Please repeat the data exactly, leaving nothing out.

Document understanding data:
.....
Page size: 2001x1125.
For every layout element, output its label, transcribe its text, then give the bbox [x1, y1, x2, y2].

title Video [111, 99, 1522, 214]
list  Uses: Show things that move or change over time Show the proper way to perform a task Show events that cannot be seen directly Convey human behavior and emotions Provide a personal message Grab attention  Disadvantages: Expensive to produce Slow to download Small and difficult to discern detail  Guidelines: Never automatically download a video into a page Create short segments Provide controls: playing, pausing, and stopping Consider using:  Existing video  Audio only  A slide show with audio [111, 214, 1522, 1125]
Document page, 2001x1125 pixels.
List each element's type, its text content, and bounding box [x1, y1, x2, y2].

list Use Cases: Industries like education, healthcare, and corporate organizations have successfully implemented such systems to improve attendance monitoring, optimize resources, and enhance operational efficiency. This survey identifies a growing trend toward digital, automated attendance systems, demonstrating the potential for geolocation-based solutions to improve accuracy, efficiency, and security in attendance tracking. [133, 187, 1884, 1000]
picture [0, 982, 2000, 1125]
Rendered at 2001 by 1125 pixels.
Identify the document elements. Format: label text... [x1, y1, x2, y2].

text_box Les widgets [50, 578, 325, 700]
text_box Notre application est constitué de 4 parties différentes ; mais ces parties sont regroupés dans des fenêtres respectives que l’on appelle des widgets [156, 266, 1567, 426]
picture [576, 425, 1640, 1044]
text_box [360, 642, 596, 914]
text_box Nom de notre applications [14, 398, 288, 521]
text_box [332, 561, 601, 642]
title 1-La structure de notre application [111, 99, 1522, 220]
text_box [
.....
- Solution to this problem:
Page size: 2001x1125.
For every layout element, output its label, transcribe its text, then give the bbox [x1, y1, x2, y2].

title Video [111, 99, 1522, 214]
list  Uses: Show things that move or change over time Show the proper way to perform a task Show events that cannot be seen directly Convey human behavior and emotions Provide a personal message Grab attention  Disadvantages: Expensive to produce Slow to download Small and difficult to discern detail  Guidelines: Never automatically download a video into a page Create short segments Provide controls: playing, pausing, and stopping Consider using:  Existing video  Audio only  A slide show with audio [111, 214, 1522, 1125]
Document page, 2001x1125 pixels.
List each element's type, its text content, and bounding box [x1, y1, x2, y2].

list Use Cases: Industries like education, healthcare, and corporate organizations have successfully implemented such systems to improve attendance monitoring, optimize resources, and enhance operational efficiency. This survey identifies a growing trend toward digital, automated attendance systems, demonstrating the potential for geolocation-based solutions to improve accuracy, efficiency, and security in attendance tracking. [133, 187, 1884, 1000]
picture [0, 982, 2000, 1125]
Rendered at 2001 by 1125 pixels.
Identify the document elements. Format: label text... [x1, y1, x2, y2].

text_box Les widgets [50, 578, 325, 700]
text_box Notre application est constitué de 4 parties différentes ; mais ces parties sont regroupés dans des fenêtres respectives que l’on appelle des widgets [156, 266, 1567, 426]
picture [576, 425, 1640, 1044]
text_box [360, 642, 596, 914]
text_box Nom de notre applications [14, 398, 288, 521]
text_box [332, 561, 601, 642]
title 1-La structure de notre application [111, 99, 1522, 220]
text_box [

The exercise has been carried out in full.